> **Source excerpt**:
· · · · ·

= Andrea Hinding =

American archivist

Andrea Hinding (born July 15, 1942) is an American archivist and historian. She served as the curator of the University of Minnesota Elmar L. Andersen Library and was elected fellow of the Society of American Archivists in 1977. Her two-volume work Women's History Sources: A Guide to Archives and Manuscript Collections in the United States (1979) significantly shaped the study of women's history and archival practices relating to sources about women throughout the 1980s and 1990s.

== Early life and education ==
Hinding grew up in the American Midwest, as the eldest child of a Danish father and Slovenian mother. She began studying journalism at Marquette University, Wisconsin, before moving to the University of Minnesota in the early 1960s. In 1966, she graduated in history magna cum laude, and earned a master's degree in history in 1973.

· · · · ·

> **Data excerpts**:
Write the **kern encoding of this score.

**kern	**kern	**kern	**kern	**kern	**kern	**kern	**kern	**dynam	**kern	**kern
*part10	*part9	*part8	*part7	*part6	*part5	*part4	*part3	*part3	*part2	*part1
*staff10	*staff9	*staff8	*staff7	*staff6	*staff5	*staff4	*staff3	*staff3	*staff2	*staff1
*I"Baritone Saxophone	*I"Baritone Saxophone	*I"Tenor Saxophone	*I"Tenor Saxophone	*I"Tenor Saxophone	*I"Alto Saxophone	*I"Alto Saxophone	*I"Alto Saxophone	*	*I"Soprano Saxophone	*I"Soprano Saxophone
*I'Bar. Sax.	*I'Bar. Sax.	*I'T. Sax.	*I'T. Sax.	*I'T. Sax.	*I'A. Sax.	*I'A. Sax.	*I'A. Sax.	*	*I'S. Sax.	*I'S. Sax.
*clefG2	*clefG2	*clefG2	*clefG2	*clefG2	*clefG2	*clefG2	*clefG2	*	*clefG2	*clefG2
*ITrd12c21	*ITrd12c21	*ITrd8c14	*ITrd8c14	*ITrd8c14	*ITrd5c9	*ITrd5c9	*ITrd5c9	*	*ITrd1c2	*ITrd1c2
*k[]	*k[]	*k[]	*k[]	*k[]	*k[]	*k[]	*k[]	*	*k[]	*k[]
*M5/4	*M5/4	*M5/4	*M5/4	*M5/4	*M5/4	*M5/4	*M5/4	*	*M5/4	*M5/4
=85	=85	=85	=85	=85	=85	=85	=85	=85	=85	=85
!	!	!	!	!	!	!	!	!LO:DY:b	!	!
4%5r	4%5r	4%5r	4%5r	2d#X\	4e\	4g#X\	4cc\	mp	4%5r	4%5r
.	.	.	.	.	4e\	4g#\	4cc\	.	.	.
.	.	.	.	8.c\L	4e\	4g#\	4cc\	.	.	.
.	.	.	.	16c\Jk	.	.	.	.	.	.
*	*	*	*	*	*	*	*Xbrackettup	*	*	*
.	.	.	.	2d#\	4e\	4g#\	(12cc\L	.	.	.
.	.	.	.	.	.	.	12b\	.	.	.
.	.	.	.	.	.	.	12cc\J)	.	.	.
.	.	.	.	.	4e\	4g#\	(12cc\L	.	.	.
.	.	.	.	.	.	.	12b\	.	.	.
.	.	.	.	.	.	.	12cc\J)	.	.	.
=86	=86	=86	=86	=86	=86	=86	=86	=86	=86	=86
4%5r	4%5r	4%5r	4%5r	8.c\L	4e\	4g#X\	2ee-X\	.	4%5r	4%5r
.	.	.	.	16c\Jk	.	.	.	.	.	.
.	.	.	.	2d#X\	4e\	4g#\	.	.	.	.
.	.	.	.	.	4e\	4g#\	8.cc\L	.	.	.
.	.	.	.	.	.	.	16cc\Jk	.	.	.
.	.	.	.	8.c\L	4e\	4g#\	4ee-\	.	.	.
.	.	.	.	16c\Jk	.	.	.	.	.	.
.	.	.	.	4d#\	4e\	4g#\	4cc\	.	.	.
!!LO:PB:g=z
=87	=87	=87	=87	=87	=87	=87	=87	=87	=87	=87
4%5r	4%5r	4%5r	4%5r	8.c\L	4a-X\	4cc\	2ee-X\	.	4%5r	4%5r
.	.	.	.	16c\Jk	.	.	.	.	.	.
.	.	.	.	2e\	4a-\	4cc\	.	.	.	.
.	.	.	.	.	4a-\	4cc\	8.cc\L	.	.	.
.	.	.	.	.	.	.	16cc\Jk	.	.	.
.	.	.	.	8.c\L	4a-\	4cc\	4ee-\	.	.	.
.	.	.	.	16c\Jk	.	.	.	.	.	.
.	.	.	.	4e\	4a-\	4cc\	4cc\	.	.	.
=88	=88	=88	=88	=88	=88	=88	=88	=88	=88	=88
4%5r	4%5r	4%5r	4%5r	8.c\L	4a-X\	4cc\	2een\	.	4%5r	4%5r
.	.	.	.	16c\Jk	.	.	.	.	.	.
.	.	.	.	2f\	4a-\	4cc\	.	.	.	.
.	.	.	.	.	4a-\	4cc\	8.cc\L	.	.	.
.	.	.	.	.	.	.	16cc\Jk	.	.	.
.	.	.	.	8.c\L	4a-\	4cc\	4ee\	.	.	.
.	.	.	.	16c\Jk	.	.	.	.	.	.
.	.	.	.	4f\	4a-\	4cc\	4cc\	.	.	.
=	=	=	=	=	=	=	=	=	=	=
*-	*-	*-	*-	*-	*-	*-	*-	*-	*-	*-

· · · · ·

> **Problems**:
(a) According to the Andrea Hinding article, at which university did she begin studying journalism?
(b) Extend the Andrea Hinding article from the point where it stops.
The listing is not needed for any of this.

> **Results in order**:
(a) Marquette University, in Wisconsin.

(b)
== Career ==

=== University of Minnesota ===
Hinding was the first staff person and later curator of the University of Minnesota Elmer L. Anderson Library. She also wrote and edited books about archives and history, particularly women's history and feminism, sports and the YMCA. She also published articles through the Society of American Archivists' journal, The American Archivist, and is listed as an editor on many books, journals and directories.

=== Women's History Sources ===
Hinding's two-volume work Women's History Sources: A Guide to Archives and Manuscript Collections in the United States was described by Nan Robertson in the New York Times as "the bible of reference books in women's history". It "shaped scholarship in women's history through-out the 1980s and early 1990s", and "caused many archivists to rethink the way they organized and described their holdings, eventually bringing to light countless women's materials hidden in the papers of husbands, fathers, and sons. It could no longer be asserted accurately that there were few resources for the study of women's history."

=== Society of American Archivists ===
Hinding was elected a Fellow of the Society of American Archivists in 1977, and served on the executive council from 1975 to 1979 and as president from 1984 to 1985. She was a longtime member of the Organization of American Historians and the Midwest Archives Conference, and served on the executive council of the former from 1977 to 1980.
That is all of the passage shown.